(Beginning of Supplied data)

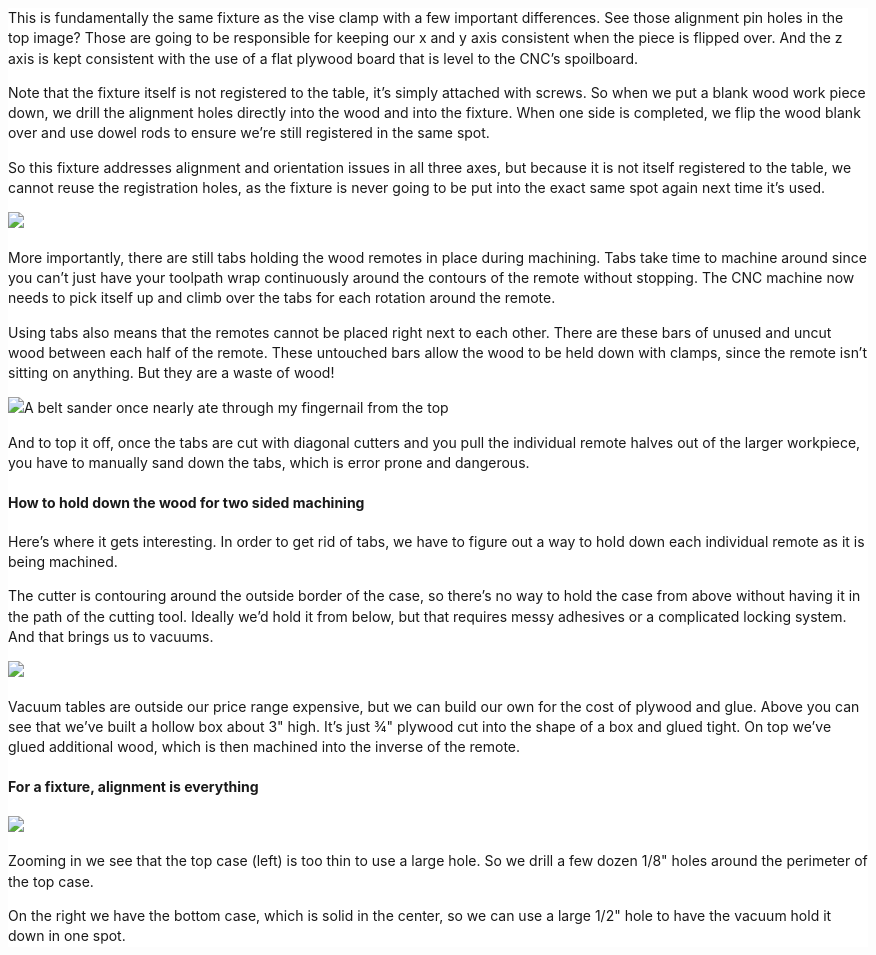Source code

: This is fundamentally the same fixture as the vise clamp with a few important differences. See those alignment pin holes in the top image? Those are going to be responsible for keeping our x and y axis consistent when the piece is flipped over. And the z axis is kept consistent with the use of a flat plywood board that is level to the CNC’s spoilboard.

Note that the fixture itself is not registered to the table, it’s simply attached with screws. So when we put a blank wood work piece down, we drill the alignment holes directly into the wood and into the fixture. When one side is completed, we flip the wood blank over and use dowel rods to ensure we’re still registered in the same spot.

So this fixture addresses alignment and orientation issues in all three axes, but because it is not itself registered to the table, we cannot reuse the registration holes, as the fixture is never going to be put into the exact same spot again next time it’s used.

![](https://s3.amazonaws.com/static.newsblur.com/turntouch/blog/1*TULdMMKscIXSEZIH2Hea6g.png)

More importantly, there are still tabs holding the wood remotes in place during machining. Tabs take time to machine around since you can’t just have your toolpath wrap continuously around the contours of the remote without stopping. The CNC machine now needs to pick itself up and climb over the tabs for each rotation around the remote.

Using tabs also means that the remotes cannot be placed right next to each other. There are these bars of unused and uncut wood between each half of the remote. These untouched bars allow the wood to be held down with clamps, since the remote isn’t sitting on anything. But they are a waste of wood!

![](https://s3.amazonaws.com/static.newsblur.com/turntouch/blog/1*AybBURwCSFn6mhOh5pChbQ.gif)A belt sander once nearly ate through my fingernail from the top

And to top it off, once the tabs are cut with diagonal cutters and you pull the individual remote halves out of the larger workpiece, you have to manually sand down the tabs, which is error prone and dangerous.

#### How to hold down the wood for two sided machining

Here’s where it gets interesting. In order to get rid of tabs, we have to figure out a way to hold down each individual remote as it is being machined.

The cutter is contouring around the outside border of the case, so there’s no way to hold the case from above without having it in the path of the cutting tool. Ideally we’d hold it from below, but that requires messy adhesives or a complicated locking system. And that brings us to vacuums.

![](https://s3.amazonaws.com/static.newsblur.com/turntouch/blog/1*f_Qnn9lCfHhmw3UMy_HWZA.jpeg)

Vacuum tables are outside our price range expensive, but we can build our own for the cost of plywood and glue. Above you can see that we’ve built a hollow box about 3" high. It’s just ¾" plywood cut into the shape of a box and glued tight. On top we’ve glued additional wood, which is then machined into the inverse of the remote.

#### For a fixture, alignment is everything

![](https://s3.amazonaws.com/static.newsblur.com/turntouch/blog/1*SMf9QntQrBweKSAHeOtigQ.png)

Zooming in we see that the top case (left) is too thin to use a large hole. So we drill a few dozen 1/8" holes around the perimeter of the top case.

On the right we have the bottom case, which is solid in the center, so we can use a large 1/2" hole to have the vacuum hold it down in one spot.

(End of Supplied data)

• _Assigned task_: Without any of its images, the data above should be returned exactly.

• _Exercise output_:
Source code

: This is fundamentally the same fixture as the vise clamp with a few important differences. See those alignment pin holes in the top image? Those are going to be responsible for keeping our x and y axis consistent when the piece is flipped over. And the z axis is kept consistent with the use of a flat plywood board that is level to the CNC’s spoilboard.

Note that the fixture itself is not registered to the table, it’s simply attached with screws. So when we put a blank wood work piece down, we drill the alignment holes directly into the wood and into the fixture. When one side is completed, we flip the wood blank over and use dowel rods to ensure we’re still registered in the same spot.

So this fixture addresses alignment and orientation issues in all three axes, but because it is not itself registered to the table, we cannot reuse the registration holes, as the fixture is never going to be put into the exact same spot again next time it’s used.

![](https://s3.amazonaws.com/static.newsblur.com/turntouch/blog/1*TULdMMKscIXSEZIH2Hea6g.png)

More importantly, there are still tabs holding the wood remotes in place during machining. Tabs take time to machine around since you can’t just have your toolpath wrap continuously around the contours of the remote without stopping. The CNC machine now needs to pick itself up and climb over the tabs for each rotation around the remote.

Using tabs also means that the remotes cannot be placed right next to each other. There are these bars of unused and uncut wood between each half of the remote. These untouched bars allow the wood to be held down with clamps, since the remote isn’t sitting on anything. But they are a waste of wood!

![](https://s3.amazonaws.com/static.newsblur.com/turntouch/blog/1*AybBURwCSFn6mhOh5pChbQ.gif)A belt sander once nearly ate through my fingernail from the top

And to top it off, once the tabs are cut with diagonal cutters and you pull the individual remote halves out of the larger workpiece, you have to manually sand down the tabs, which is error prone and dangerous.

#### How to hold down the wood for two sided machining

Here’s where it gets interesting. In order to get rid of tabs, we have to figure out a way to hold down each individual remote as it is being machined.

The cutter is contouring around the outside border of the case, so there’s no way to hold the case from above without having it in the path of the cutting tool. Ideally we’d hold it from below, but that requires messy adhesives or a complicated locking system. And that brings us to vacuums.

![](https://s3.amazonaws.com/static.newsblur.com/turntouch/blog/1*f_Qnn9lCfHhmw3UMy_HWZA.jpeg)

Vacuum tables are outside our price range expensive, but we can build our own for the cost of plywood and glue. Above you can see that we’ve built a hollow box about 3" high. It’s just ¾" plywood cut into the shape of a box and glued tight. On top we’ve glued additional wood, which is then machined into the inverse of the remote.

#### For a fixture, alignment is everything

![](https://s3.amazonaws.com/static.newsblur.com/turntouch/blog/1*SMf9QntQrBweKSAHeOtigQ.png)

Zooming in we see that the top case (left) is too thin to use a large hole. So we drill a few dozen 1/8" holes around the perimeter of the top case.

On the right we have the bottom case, which is solid in the center, so we can use a large 1/2" hole to have the vacuum hold it down in one spot.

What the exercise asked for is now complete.